Dr Sidi El Moctar Taleb Hamme - Le savoir, dans le plus large sens du terme, devient désormais le support fondamental des politiques de développement économique et social des pays et le moteur de croissance.
Cette réalité que traduit suffisamment le concept de "économie du savoir", oblige aujourd’hui les pays, surtout en voie de développement, à intégrer cette nouvelle donne dans leurs politiques et stratégies pour en faire, au moins, une composante essentielle.
C’est dans le cadre de cette dynamique et à l’instar des pays qui lui ressemblent, que notre Mauritanie s’efforce, depuis quelques années, de renforcer ses infrastructures d’enseignement et de recherche, de diversifier la vocation de ses institutions en la matière et d’introduire de nouvelles filières. Ces efforts visent à consolider les acquis, à assurer une évolution progressive des performances des institutions existantes et à répondre, par de nouvelles créations et/ou autres initiatives, aux évolutions de notre société et de nos rapports avec un monde, en permanence, en mutations.

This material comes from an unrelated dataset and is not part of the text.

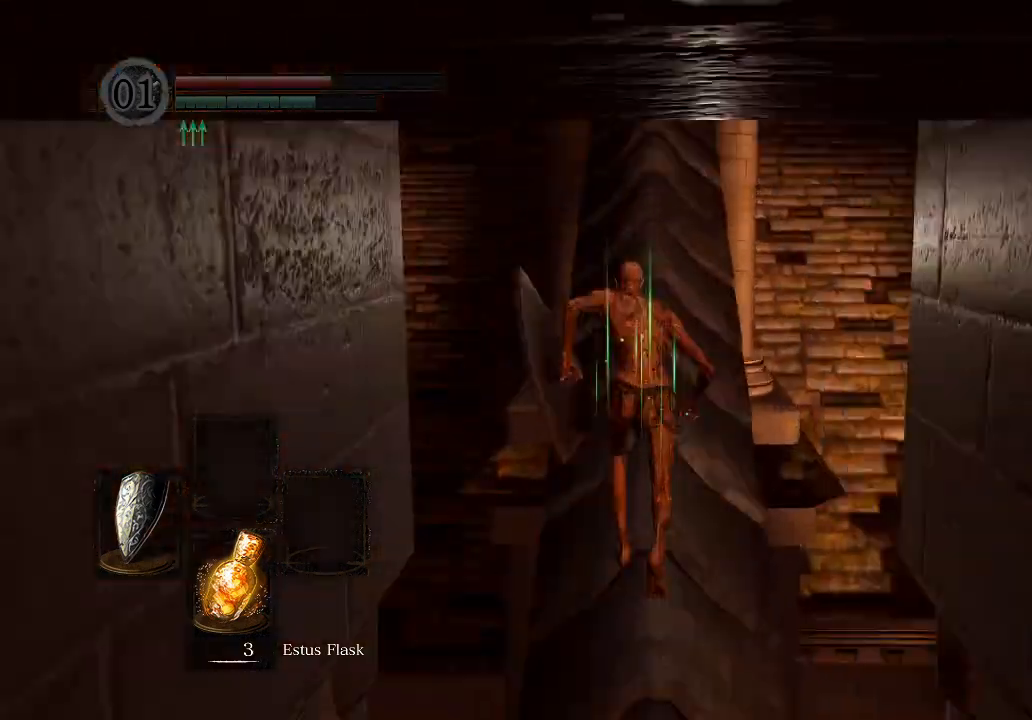
{"buttons": ["B"], "left_stick": "up", "right_stick": "center", "events": []}
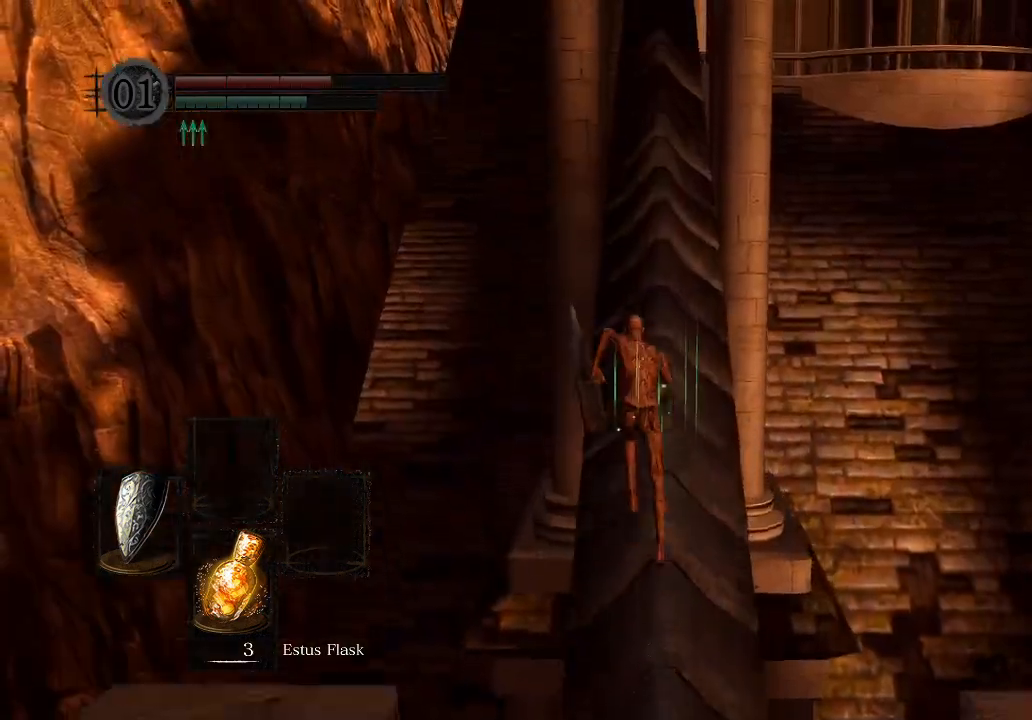
{"buttons": ["B"], "left_stick": "up", "right_stick": "center", "events": []}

La transformation de l’Ecole Nationale d’Enseignement Maritime et des Pêches en une Académie Navale avec trois unités spécialisées et le regroupement d’une part, de l’Université de Nouakchott et l’Université des Sciences, de Technologie et de Médecine dans l’Université de Nouakchott Al-Aasriya et de l’autre, des écoles d’ingénieurs au sein de l’« Ecole Supérieure Polytechnique », s’inscrivent pleinement dans l’esprit des réformes entreprises par les pouvoirs publics dans plusieurs secteurs.
Celles-ci visent à élargir notamment le champ de compétences des institutions nationales d’enseignement et de recherche de manière à couvrir toutes les spécialités dont pourrait dépendre l’épanouissement culturel, social et économique du pays.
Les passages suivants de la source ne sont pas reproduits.